In Anlegung dieser Maßstäbe ist die Kammer nicht davon überzeugt, dass die Verwertung der Lebensversicherung bei der "B M Versicherung" eine besondere Härte darstellt. Vor dem Hintergrund, dass der "Schutz" der Vermögenswerte dem Grunde nach, gemäß § 12 Abs. 2 Nr. 3 SGB II gewährleistet ist, und vorliegend nur deswegen im streitgegenständlichen Zeitraum nicht zu Gunsten der Kläger zu berücksichtigen ist, weil sie erst nach Ende des streitgegenständlichen Zeitraums einen Verwertungsausschluss nach § 165 VVG vereinbart haben, sieht das Gericht bei Berücksichtigung der oben angeführten Faktoren keine besondere Härte begründet.

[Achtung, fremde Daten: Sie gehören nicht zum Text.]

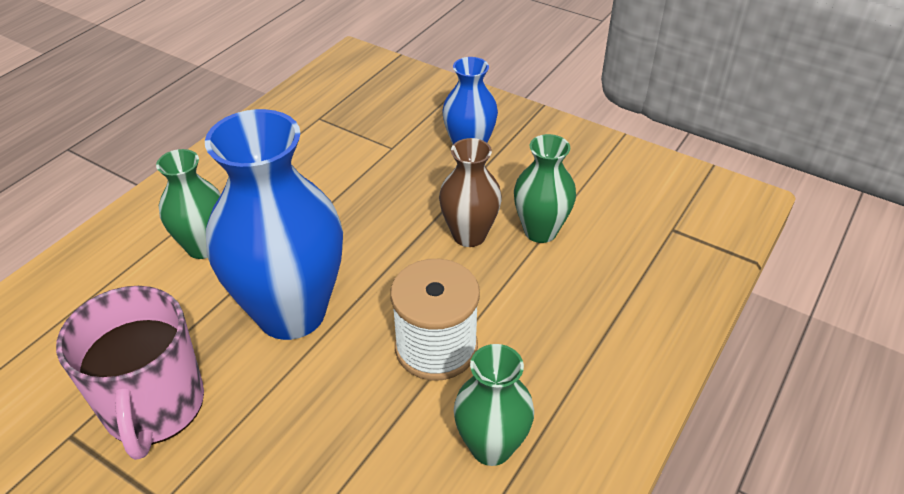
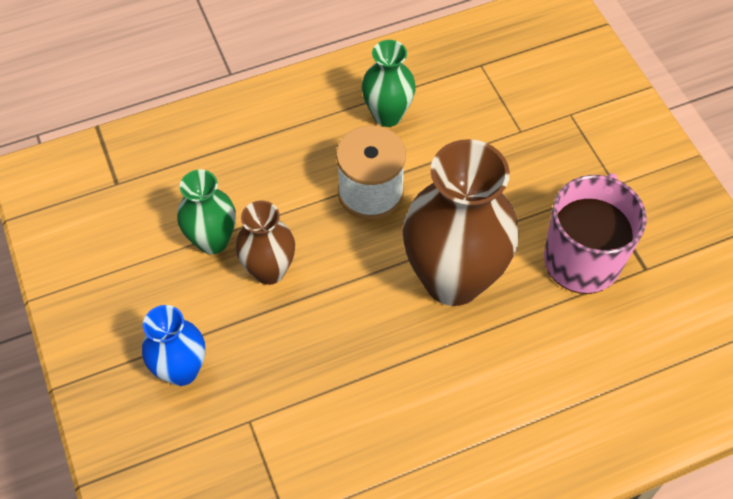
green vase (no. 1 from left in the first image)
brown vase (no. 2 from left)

Dies gründet insbesondere darin, dass die Kläger bzw. insbesondere der Kläger zu 1) – welcher unstreitig Lücken in seinem Rentenversicherungsverlauf aufweist (vgl. Bl. 84 d. GA, wonach die zu erwartende Altersrente des Kläger zu 1) für den Berechnungszeitraum vom 01.08.1977 bis 31.05.2009 lediglich 463,43 EUR mtl. beträgt) – im streitbefangenen Zeitraum noch deutlich mehr als zehn Jahre vom regulären Rentenbezugsalter (Erreichen der Regelaltersrente des Klägers zu 1) im Jahr 2027) entfernt waren. Schließlich ist eine Wiedereingliederung der Kläger bzw. insbesondere des Klägers zu 1) in den Arbeitsmarkt in Anbetracht des beruflichen Werdegangs nicht ausgeschlossen. Die letzte Erwerbstätigkeit des Klägers zu 1) liegt zeitlich auch nicht derart weit zurück, dass von einer vollständigen Loslösung vom Arbeitsprozess auszugehen ist. Mithin besteht nach Auffassung des Gerichts durchaus noch die Möglichkeit weitere Rentenanwartschaften zu erwerben, welche ein Bestreiten des Lebensunterhalts ermöglichen.

Die Lebensversicherung bei der "B M" war mithin kein geschütztes Vermögen und demzufolge zur Bestreitung des Lebensunterhalts für den streitgegenständlichen Zeitraum einzusetzen.

Die Kostenentscheidung beruht auf § 193 SGG.